M. Barnier, if you want a quick fix to the problem of audit reliability, then I would suggest that you implement a system of mandatory audit firm rotation post haste. But, if your mission is to create a financial reporting platform on which the EU's economy can recover and grow, then you should form a new accounting standards board to create a comprehensive basis of accounting predicated on current values and financial reporting transparency. Systemic risks will be reduced, barriers to entry for auditing services will be lowered, and so will the cost of capital – all in one fell swoop.
I wish you the best of luck in your endeavors.
Notes
- In 2003, the U.S. Government Accountability Office reported that the average tenure of auditors to the Fortune 1000 was 22 years.
- For helping to crystallize my own thinking on this topic, I am indebted to Walter Schuetze's (former SEC Chief Accounting and founding FASB member) remarks to the New York State Society of CPAs, Auditing: Objective Evidence vs. Subjective Judgments, on September 9, 2003.
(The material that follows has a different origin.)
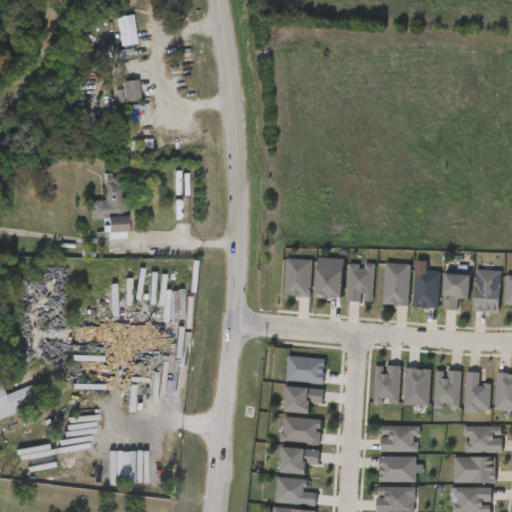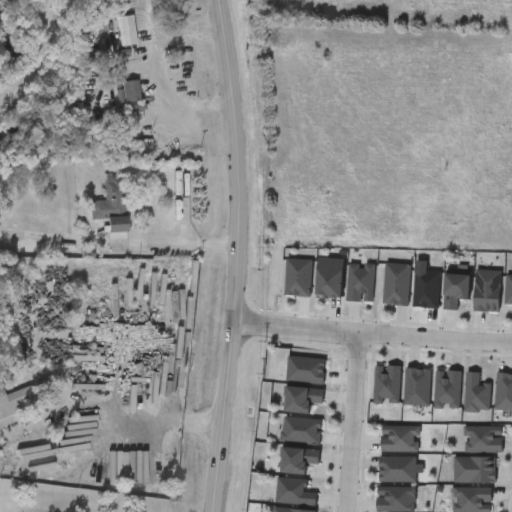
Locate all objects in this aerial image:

- Both the FASB and IASB generally prefer (with certain exceptions) to estimate current values in terms of exit prices, but my strong preference is for entry prices (i.e., replacement costs). The difference between these two approaches is not inconsequential on many dimensions. However, due to space and time constraints, I will reluctantly disregard these differences in order to keep the focus on higher-level features of my proposal.